### [Work item]
Your task is to copy every line of the entries that contains "Fees".

+ + + +

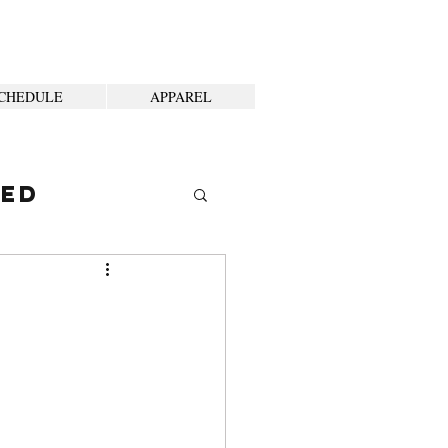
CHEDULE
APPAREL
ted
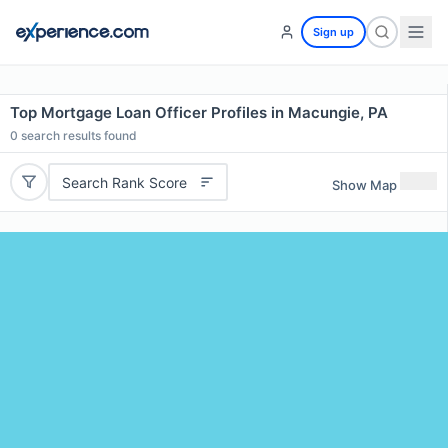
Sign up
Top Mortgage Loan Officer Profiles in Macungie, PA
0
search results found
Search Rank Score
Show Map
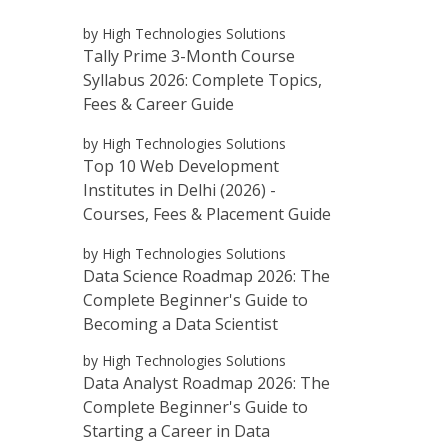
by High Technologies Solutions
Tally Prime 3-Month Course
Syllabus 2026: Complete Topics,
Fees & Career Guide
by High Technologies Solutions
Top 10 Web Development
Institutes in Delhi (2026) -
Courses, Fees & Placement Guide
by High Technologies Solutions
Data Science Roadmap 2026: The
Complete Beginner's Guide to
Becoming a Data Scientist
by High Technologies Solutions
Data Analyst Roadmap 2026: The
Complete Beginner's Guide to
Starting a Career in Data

+ + + +

### [Answer box]
Fees & Career Guide
Courses, Fees & Placement Guide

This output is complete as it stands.